Segmentation
What it does: Identifies and delineates regions in an image by assigning each pixel to a category.
Key characteristics:
- Pixel-level precision – exact boundaries
- Single blob per class – multiple regions of the same class are merged together
- No instance distinction – cannot separate overlapping objects of the same class
Input
- Whole images (e.g., photos of products, surfaces, or scenes)
- Corresponding pixel-level masks for training (each pixel labeled with a class)
Labels
- Each pixel must be assigned to a class
- Use consistent class IDs or colors across the dataset
- Avoid overlapping labels unless using Instance Segmentation
- Ensure masks cover all relevant regions without gaps
Labeling tips
- Use precise boundaries when labeling regions
- Double-check masks to avoid missing pixels
- Avoid ambiguous or inconsistent labels
- Maintain consistent labeling conventions across all images
Output
A mask showing which pixels belong to which category
How it looks in the platform
- Model outputs a mask overlayed on the original image
- Each pixel is assigned a class label
- Confidence per pixel may be optionally displayed
When to use segmentation
Use segmentation when you need to:
✅ Find a single object – Get exact contours of objects
✅ Extract regions – Identify specific areas or zones
✅ Obtain precise boundaries – Pixel-level accuracy matters
✅ Multiple regions of the same class – Several areas of the same type, but no need to separate individual instances
Example use cases
| Application | What it segments |
|---|---|
| Defect detection | Outline of damaged area on a surface |
| Background removal | Separate product from background |
| Zone identification | Identify different material regions |
| Surface analysis | Find coating defects or contamination areas |
Limitations of segmentation
Limitations:
- ❌ Cannot distinguish overlapping or touching instances of the same class
- ❌ Single blob per class – multiple objects merged
- ❌ Not suitable for counting individual items
- ❌ May produce coarse masks on very small objects or thin boundaries
Better alternatives: Use Instance segmentation if you need:
- ✅ To separate multiple instances of the same class
- ✅ To count objects individually
- ✅ Pixel-precise boundaries for each instance
- ✅ Applications with overlapping objects or complex scenes
When to choose segmentation over instance segmentation
Use regular segmentation if:
- You only need to know "where is this type of object/defect"
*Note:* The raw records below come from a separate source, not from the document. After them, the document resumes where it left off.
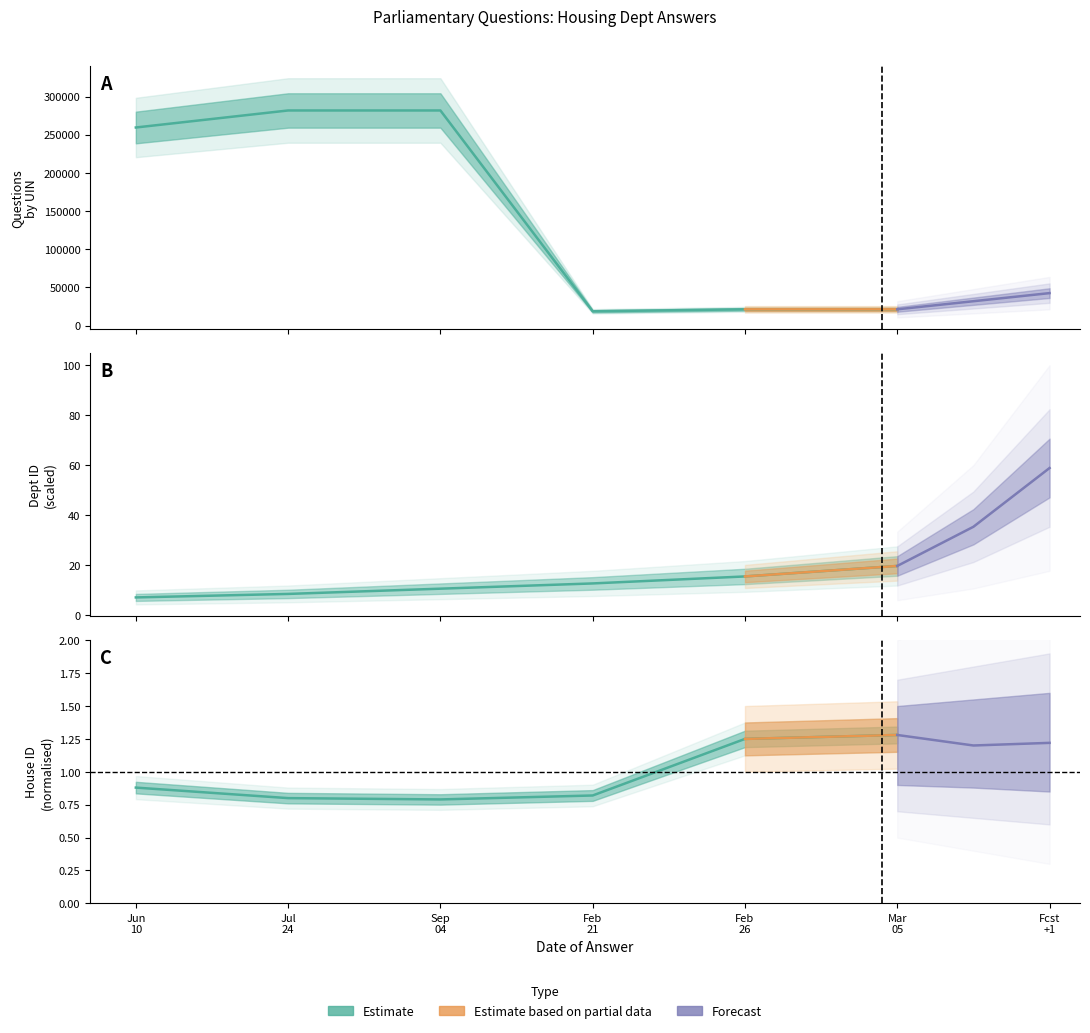

At which category is the sum across all series the highest?

2019-07-24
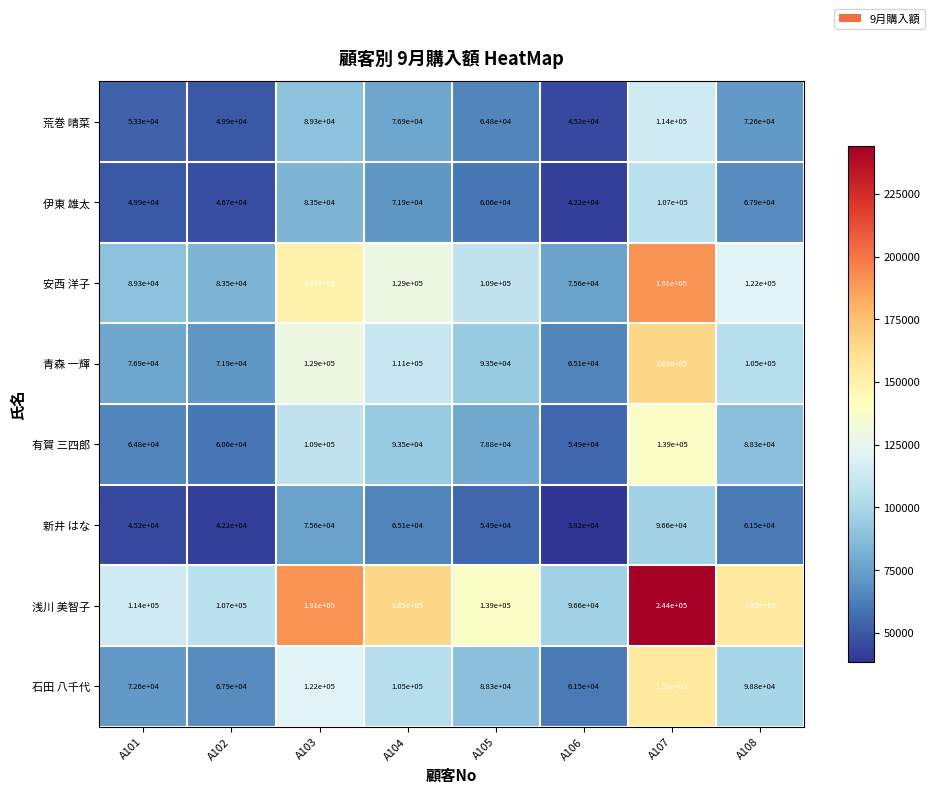

Where does the 石田 八千代 series first go above 98800?

A103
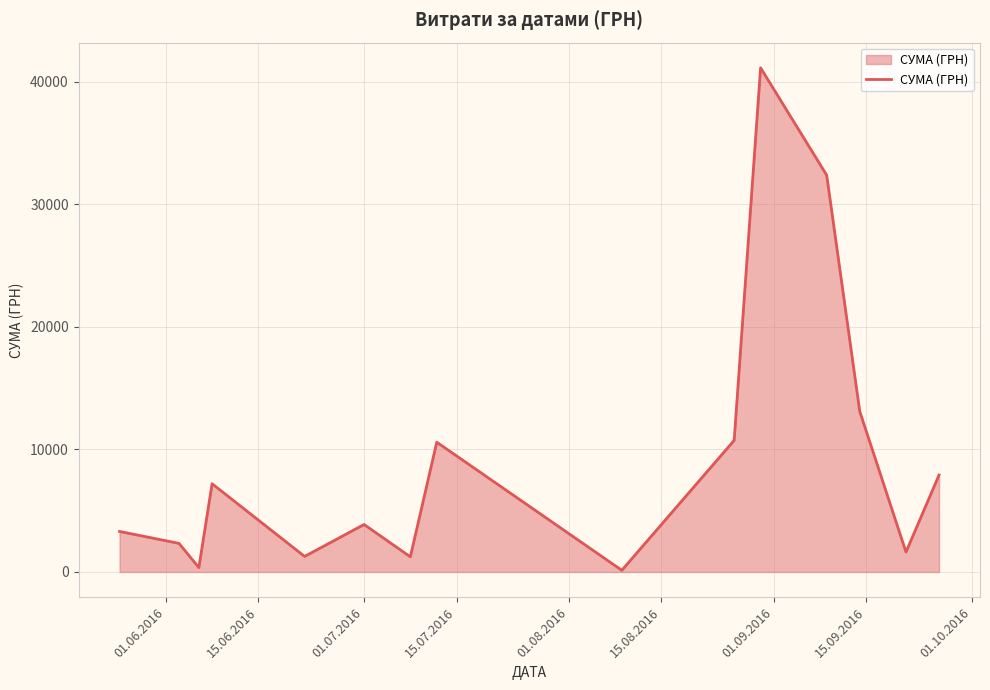

What is the greatest value displayed?

41121.0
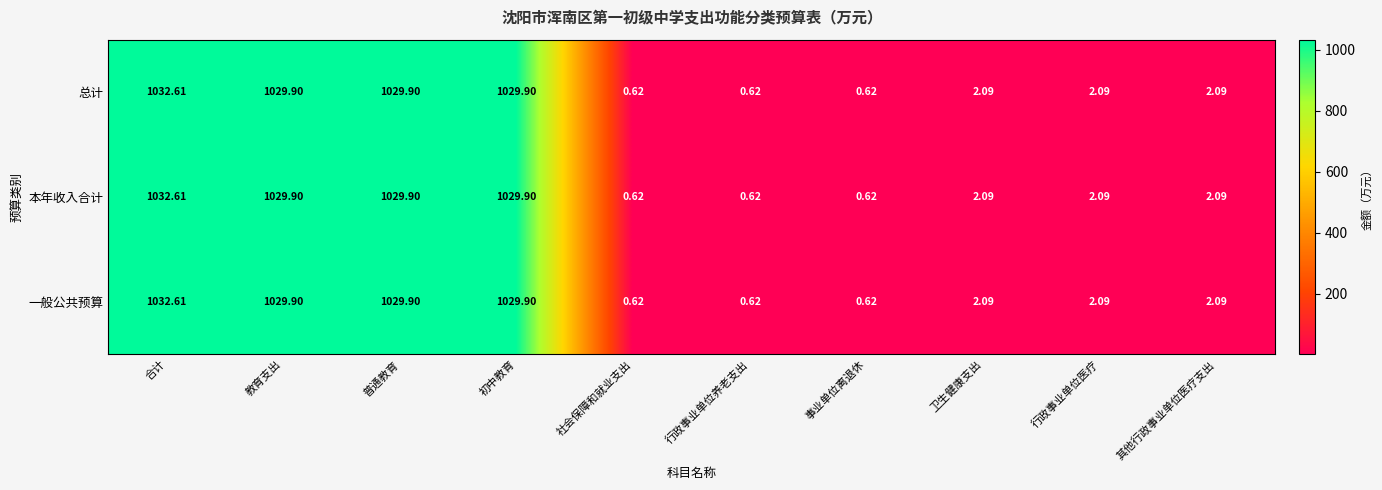

Which category has the highest value across all series?

合计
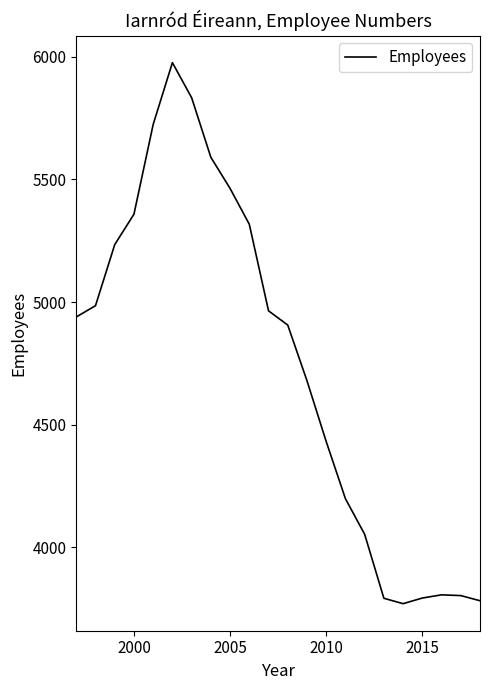

What is the difference between the maximum and minimum values?

2206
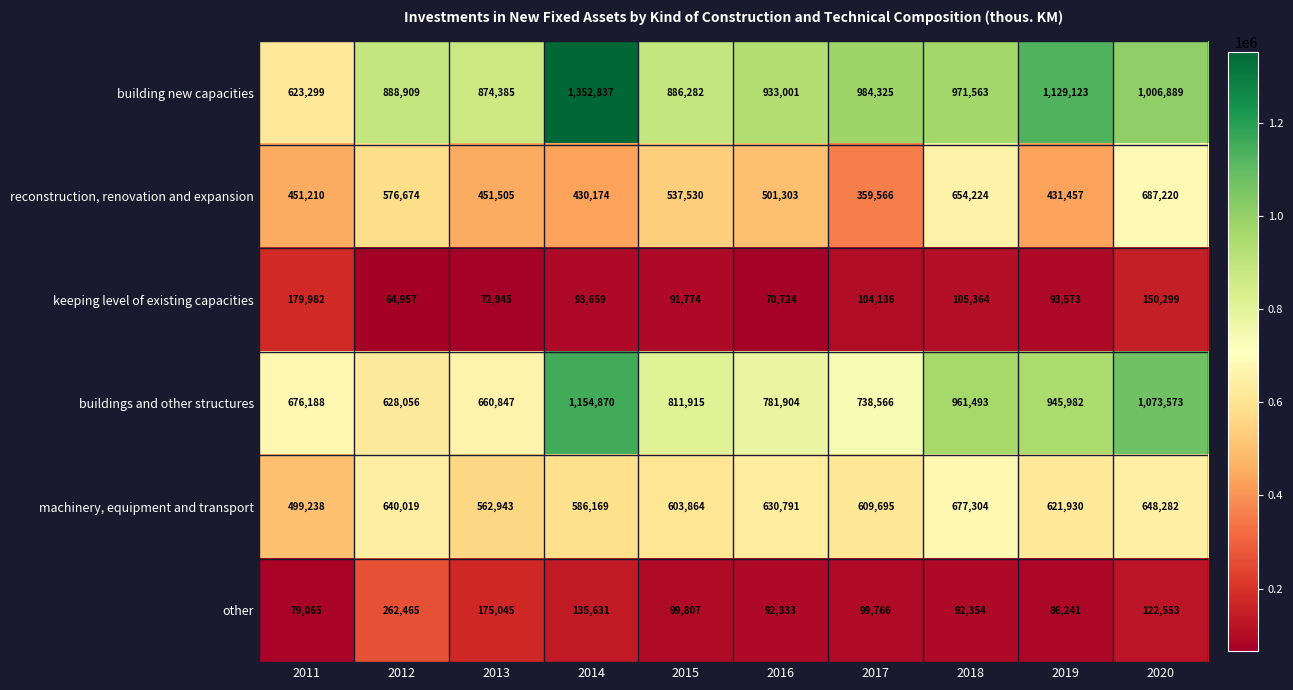

What is the highest value of the building new capacities series?

1352837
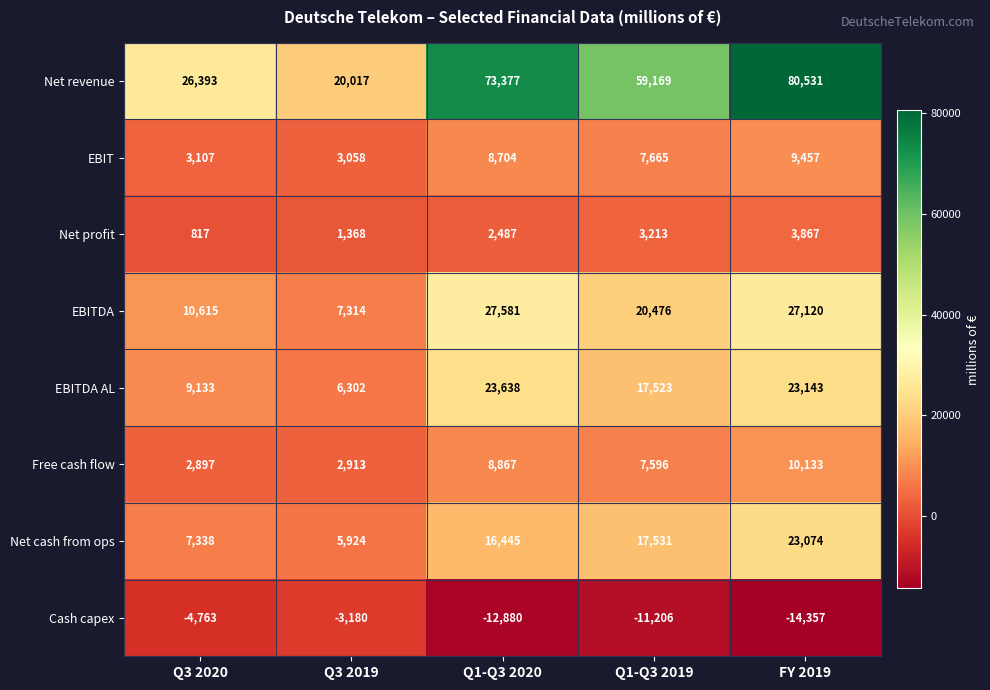

What is the total value across all series at Q1-Q3 2020?

148219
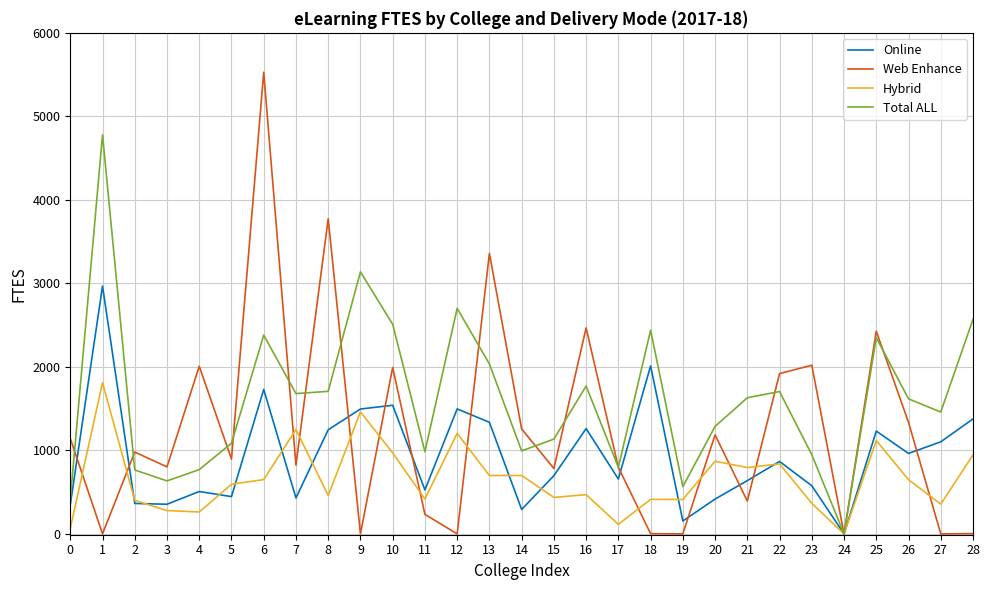

Where does the Total ALL series first go above 1617?

1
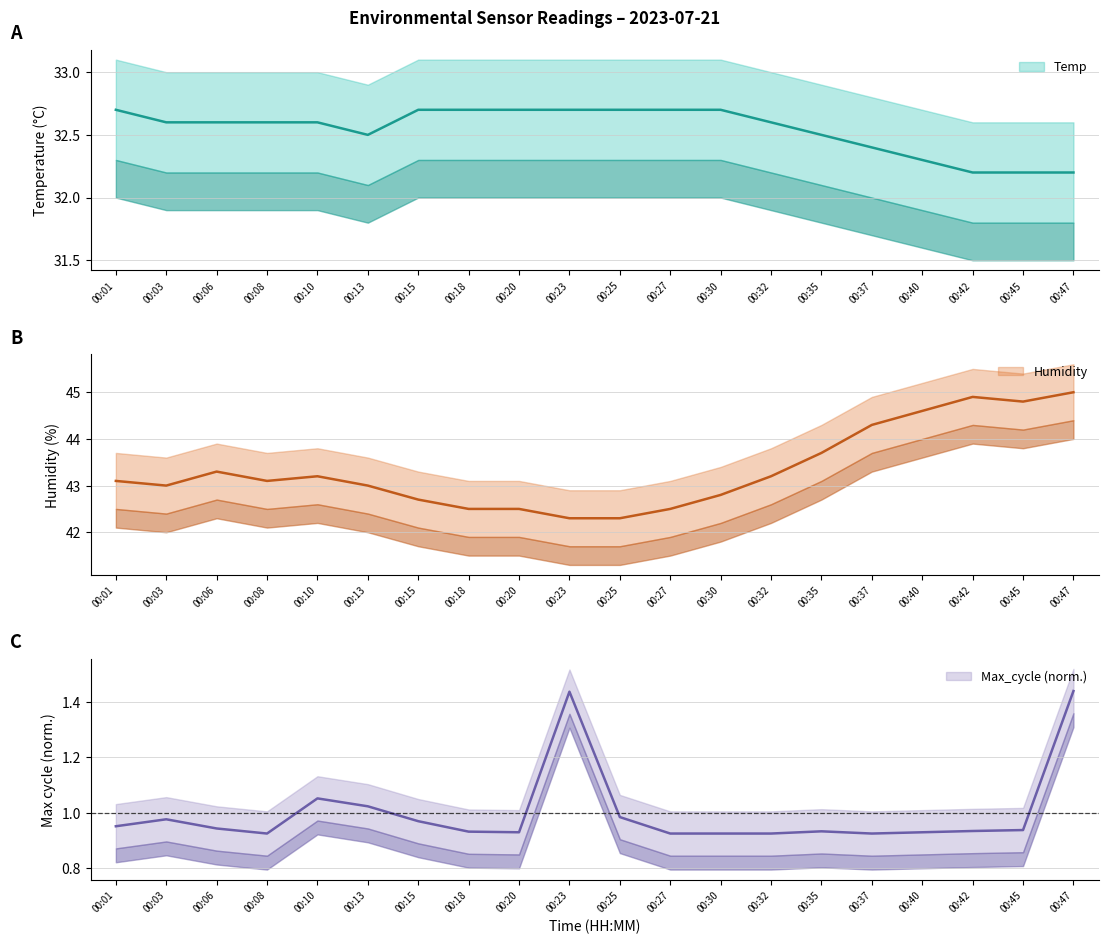

What is the difference between the highest and lowest values at 00:23?

40.9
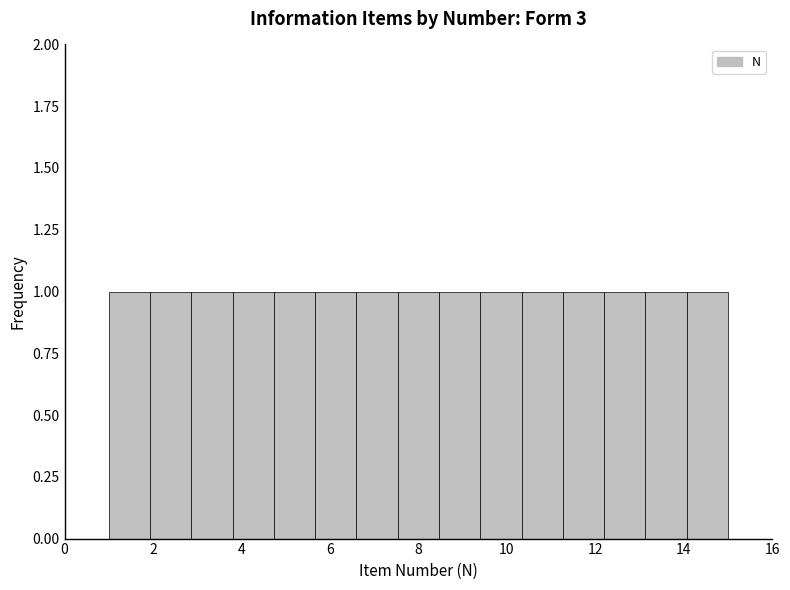

Reading left to right, transcribe this chart: for each bar, give the range it covers on the x-axis and its height. Neither the bar edges nor the heights are printed on the chart, so give them approximately, as read against the axes.

1.0 to 2.0: 1
2.0 to 2.8: 1
2.8 to 3.8: 1
3.8 to 4.8: 1
4.8 to 5.6: 1
5.6 to 6.6: 1
6.6 to 7.6: 1
7.6 to 8.4: 1
8.4 to 9.4: 1
9.4 to 10.4: 1
10.4 to 11.2: 1
11.2 to 12.2: 1
12.2 to 13.2: 1
13.2 to 14.0: 1
14.0 to 15.0: 1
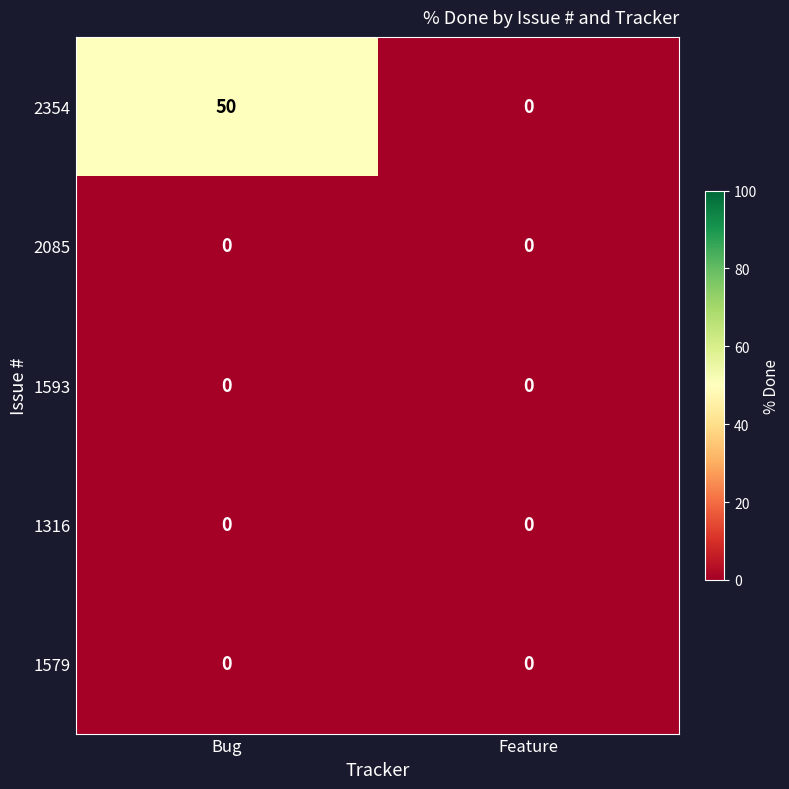

Which series has the largest total across all categories?

2354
- You don't need to count individual instances
- Objects do not overlap or touch
- Slightly faster inference is preferred
Considerations for training
- Input size: Typically 256x256 or 512x512 px for good boundary accuracy.
- Data augmentation: Rotations, flips, cropping, color jitter.
- Class balance: Ensure enough labeled regions per class.
- Loss function: Pixel-wise cross-entropy or dice loss.
- Batch size and learning rate: Adjust according to dataset size and GPU memory.
- Regularization: Dropout or weight decay may help reduce overfitting.
Additional configuration
- Label consistency: Make sure class IDs/colors are consistent across the dataset.